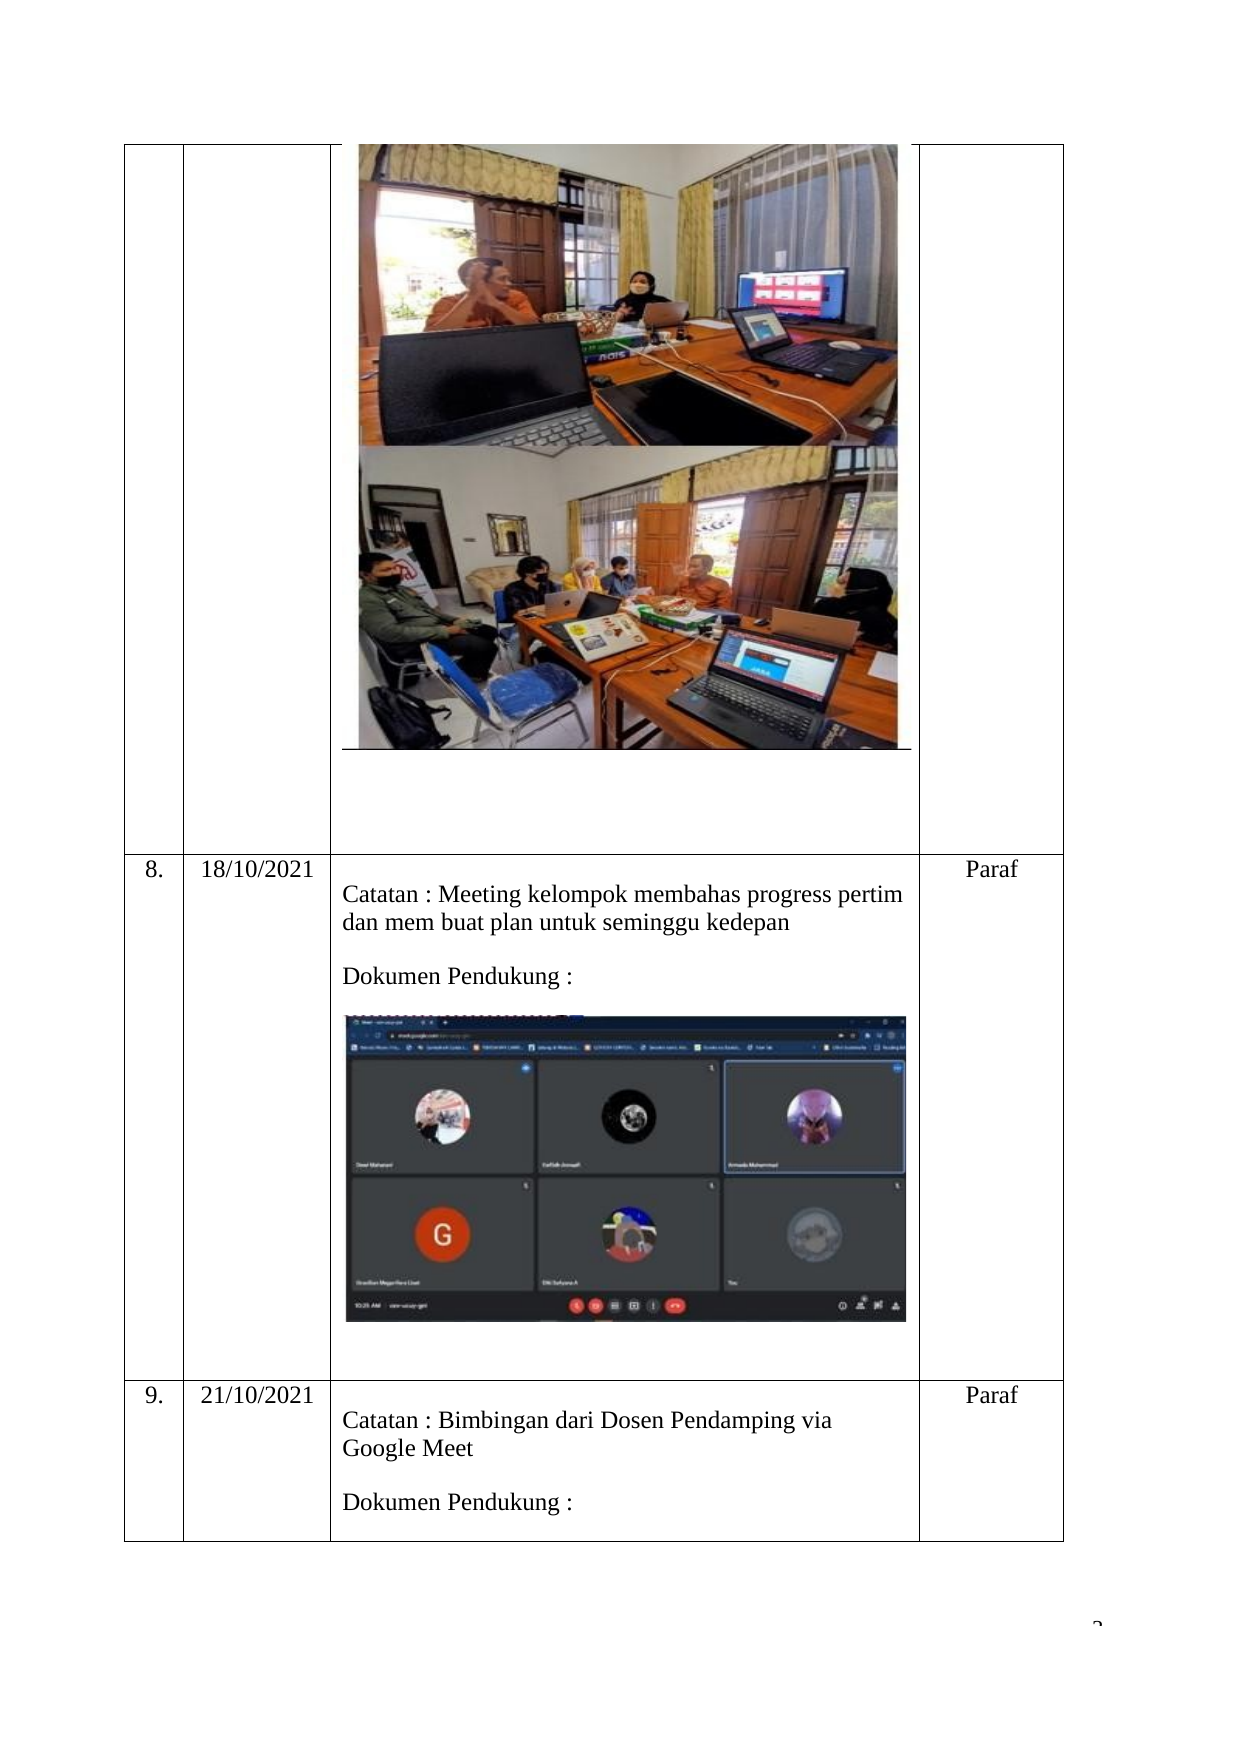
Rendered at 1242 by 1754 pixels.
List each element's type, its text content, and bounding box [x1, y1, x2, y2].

table_header [184, 145, 330, 854]
table_cell Paraf [920, 1381, 1063, 1541]
picture [342, 144, 912, 750]
table_cell 9. [125, 1381, 183, 1541]
table_header [125, 145, 183, 854]
table_cell 8. [125, 855, 183, 1379]
table_header [331, 145, 919, 854]
table_cell 18/10/2021 [184, 855, 330, 1379]
table_cell Paraf [920, 855, 1063, 1379]
table_header [920, 145, 1063, 854]
picture [342, 1015, 907, 1322]
table_cell Catatan : Meeting kelompok membahas progress pertim dan mem buat plan untuk seminggu kedepan Dokumen Pendukung : [331, 855, 919, 1379]
table_cell Catatan : Bimbingan dari Dosen Pendamping via Google Meet Dokumen Pendukung : [331, 1381, 919, 1541]
table_cell 21/10/2021 [184, 1381, 330, 1541]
.....
■ Job item
Transcribe every line of the records exactly. Pictures do not belong in the copy.

■ Completed task
Rendered at 1242 by 1754 pixels.
List each element's type, its text content, and bounding box [x1, y1, x2, y2].

table_header [184, 145, 330, 854]
table_cell Paraf [920, 1381, 1063, 1541]
picture [342, 144, 912, 750]
table_cell 9. [125, 1381, 183, 1541]
table_header [125, 145, 183, 854]
table_cell 8. [125, 855, 183, 1379]
table_header [331, 145, 919, 854]
table_cell 18/10/2021 [184, 855, 330, 1379]
table_cell Paraf [920, 855, 1063, 1379]
table_header [920, 145, 1063, 854]
picture [342, 1015, 907, 1322]
table_cell Catatan : Meeting kelompok membahas progress pertim dan mem buat plan untuk seminggu kedepan Dokumen Pendukung : [331, 855, 919, 1379]
table_cell Catatan : Bimbingan dari Dosen Pendamping via Google Meet Dokumen Pendukung : [331, 1381, 919, 1541]
table_cell 21/10/2021 [184, 1381, 330, 1541]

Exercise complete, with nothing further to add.